Wednesday, 3 August 2016

The Death of Flickr

You might have heard Yahoo has finally managed to sell itself to Verizon. I won't get dragged into a discussion about its sale price being about a tenth of what Microsoft offered just a few years ago. What I do want to discuss is Flickr.
I have been a Flickr user for about a decade. I stopped using it about a year ago, when it became clear this online photo album service will be handed by Yahoo to the highest bidder just as soon as it can find a bidder. It is a bit of a pity since I have around 20,000 photos uploaded to Flickr, my de facto photo album, all tagged and everything; overall, I had sunk hundreds of hours into my Flickr account.
Now I am almost certainly going to delete my Flickr account altogether rather than see it falling into the hands of Verizon, a company not known for looking after the interests [and privacy] of its users. Not that Yahoo was particularly great in that department, but Flickr did have a privacy policy far superior to the competition from Facebook or Google.
Upon its deletion I will no longer have photographic online presence. Sure, my photos are still going to reside online somewhere on account of the cloud backup service I am using, but they will not be available for the world to see.

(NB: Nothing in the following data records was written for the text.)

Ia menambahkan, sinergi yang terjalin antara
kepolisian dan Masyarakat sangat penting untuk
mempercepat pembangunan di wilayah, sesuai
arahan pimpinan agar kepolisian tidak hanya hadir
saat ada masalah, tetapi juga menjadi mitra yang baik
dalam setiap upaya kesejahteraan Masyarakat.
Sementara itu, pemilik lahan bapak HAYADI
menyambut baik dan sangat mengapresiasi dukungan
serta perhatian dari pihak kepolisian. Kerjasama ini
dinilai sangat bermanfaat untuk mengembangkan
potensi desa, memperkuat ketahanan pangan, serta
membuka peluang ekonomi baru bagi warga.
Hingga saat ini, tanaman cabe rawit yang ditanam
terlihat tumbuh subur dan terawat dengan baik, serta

Then again, the world never cared much for my photos; the friends and relatives for whom I originally set my Flickr page up never really cared for it. I can't blame them; the lesson here is mostly to those who really think the photos they upload into their Facebook account hold any value to anyone other than Facebook itself. People are just over-flooded with media these days, and one should not think their stuff is in any way more special than the rest.
Where the loss of my Flickr photo album would represent a loss is in the online world losing a massive trove of Creative Commons licensed photos. My photos have been used hundreds of times, if not more, by others; it would be a pity to deprive the world of this asset, as minuscule as it is in the grand scheme of things.
Alas, it is now clear to me that the whole notion of managing a photo album on the cloud is more than a bit presumptuous. We knew, long before Snowden came along, that everything we put online might come back to bite us. And we also know that the companies offering to look after our photos are not doing it because they like our beautiful eyes.
I now acknowledged that the person who started a Flickr account, more than a decade ago, was a naive person living in a naive Internet world. Back then, Google was a "do no evil" goodie and Facebook, no one had heard of Facebook; Yahoo was a King of the Internet who offered to look after my photos for a small fee, and I took them upon that invitation. But two things have happened since: the world grew cynical and I, I became an outright cynic.
Goodbye, Flickr. I loved you but now I am going to kill you.

Flickr image is in the public domain


wile.e.coyote said...

Watching your images was always nice, to see how person life that I know works differently when he moved to another place on the globe

Moshe Reuveni said...

That's a very nice thing to say. Thank you.